* [Passage provided]:
An article that appeared yesterday in AsiaMedia reports on the third annual China Blogger Conference, with an interesting note on how blogging has helped counter the country's corruption:
After [Zola, a panelist and blogger,] investigated and wrote in April about a couple who refused to accept a below-market price from a real estate development company, traditional Chinese media outlets and overseas press such as The New York Times and Time magazine's The China Blog picked up the story. The issue wasn't only about a big company's business practices, but also about the local government's collusion with businesses in the name of economic growth. According to a Washington Post report, with nationwide media attention, local officials worked to reach a compromise; the developers increased their offer with a ground-floor apartment affording space for the couple's restaurant business and $120,000. The couple accepted. Beijing Youth Daily's weekly tabloid, yWeekend, celebrated the incident as the "birth of citizen journalism."
Zola, who goes by Zhou Muguang when he’s not blogging, has been contacted by other Chinese citizens battling eviction orders all over the country, according to Reuters. Given that traditional media outlets are barred from reporting on high-profile corruption cases, bloggers may be the only hope for those whose land is seized by developers in collusion with local governments.

* [Assigned task 1]:
Answer these questions using the passage on blogging in China:
(a) Which yearly event does the AsiaMedia article report on?
(b) Besides $120,000, what did the developers add to their offer?
(c) What name does Zola use when he is not blogging?
* [Assigned task 2]:
Render this sentence from the passage on blogging in China in Spanish: "The issue wasn't only about a big company's business practices, but also about the local government's collusion with businesses in the name of economic growth."
* [Assigned task 3]:
Extend the passage on blogging and corruption in China, picking up after its final sentence.
None of the items is needed for the work on this passage.

Records from a collection:
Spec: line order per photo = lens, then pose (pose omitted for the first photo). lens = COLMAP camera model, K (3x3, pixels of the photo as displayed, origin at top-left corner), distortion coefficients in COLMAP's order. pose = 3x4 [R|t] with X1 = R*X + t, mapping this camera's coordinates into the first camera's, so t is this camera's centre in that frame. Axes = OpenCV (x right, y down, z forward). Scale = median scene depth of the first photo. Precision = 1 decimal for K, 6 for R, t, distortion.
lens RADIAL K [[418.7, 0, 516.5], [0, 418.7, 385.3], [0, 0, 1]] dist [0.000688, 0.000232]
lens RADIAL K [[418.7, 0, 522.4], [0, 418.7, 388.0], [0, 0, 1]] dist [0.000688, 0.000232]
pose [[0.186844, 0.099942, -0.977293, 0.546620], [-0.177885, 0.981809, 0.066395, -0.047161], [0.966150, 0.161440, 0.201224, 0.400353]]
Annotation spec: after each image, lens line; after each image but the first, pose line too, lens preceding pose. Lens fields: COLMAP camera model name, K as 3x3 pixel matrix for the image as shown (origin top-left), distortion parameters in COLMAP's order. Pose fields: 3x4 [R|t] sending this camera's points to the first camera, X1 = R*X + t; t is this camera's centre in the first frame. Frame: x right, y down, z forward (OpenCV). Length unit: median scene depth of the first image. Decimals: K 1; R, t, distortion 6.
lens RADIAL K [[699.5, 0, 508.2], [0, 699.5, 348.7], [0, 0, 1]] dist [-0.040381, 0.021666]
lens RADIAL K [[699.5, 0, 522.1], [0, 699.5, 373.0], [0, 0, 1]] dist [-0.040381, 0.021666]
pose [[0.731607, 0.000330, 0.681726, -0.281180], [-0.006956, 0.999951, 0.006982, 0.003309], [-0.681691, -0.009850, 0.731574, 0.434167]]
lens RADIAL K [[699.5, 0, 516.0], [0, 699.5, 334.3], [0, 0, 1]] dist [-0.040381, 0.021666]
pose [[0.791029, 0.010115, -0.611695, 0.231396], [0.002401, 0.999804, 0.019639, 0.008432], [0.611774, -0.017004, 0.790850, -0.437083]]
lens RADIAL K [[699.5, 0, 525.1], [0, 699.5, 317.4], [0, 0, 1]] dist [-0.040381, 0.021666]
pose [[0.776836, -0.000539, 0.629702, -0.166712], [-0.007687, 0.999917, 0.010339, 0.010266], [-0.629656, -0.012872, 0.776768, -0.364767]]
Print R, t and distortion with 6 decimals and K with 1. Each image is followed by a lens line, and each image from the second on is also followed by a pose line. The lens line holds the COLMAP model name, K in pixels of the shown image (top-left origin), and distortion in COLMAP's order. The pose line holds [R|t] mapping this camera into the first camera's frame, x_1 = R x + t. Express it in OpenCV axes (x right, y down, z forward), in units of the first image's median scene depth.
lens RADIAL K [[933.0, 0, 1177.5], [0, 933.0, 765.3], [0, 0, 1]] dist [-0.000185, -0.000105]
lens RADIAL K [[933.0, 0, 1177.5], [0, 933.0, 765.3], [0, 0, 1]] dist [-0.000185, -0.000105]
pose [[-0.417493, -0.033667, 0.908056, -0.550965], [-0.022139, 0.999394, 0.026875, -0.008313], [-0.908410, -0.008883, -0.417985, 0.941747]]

* [Task output 1]:
(a) The third annual China Blogger Conference.
(b) A ground-floor apartment with space for the couple's restaurant business.
(c) Zhou Muguang.

* [Task output 2]:
El asunto no tenía que ver solo con las prácticas comerciales de una gran empresa, sino también con la connivencia del gobierno local con las empresas en nombre del crecimiento económico.

* [Task output 3]:
The Reuters article notes other instances when citizen journalists have stepped in, like demonstrations and disasters. But it also reports that the less rigid restrictions on the Internet have given journalists and impostors an avenue for exploitation:
Authorities jailed four men in October who tried to blackmail a local official by threatening to write incriminating information about government abuse of power in land usage.Devin Stewart wrote previously about a survey which found that the credibility of Internet media in China is actually derived from its anonymity. At what point will impostors and blackmailers impede the work of sometimes anonymous citizen journalists trying to cover sensitive issues, and what sort of regulations could prevent this?
In January, a local reporter for a Beijing-based newspaper was beaten to death by hired thugs during an investigation into an unlicensed coal mine in Shanxi province. Officials there said he lacked accreditation and suggested he may have been seeking payoffs in return for not reporting problems at the mine.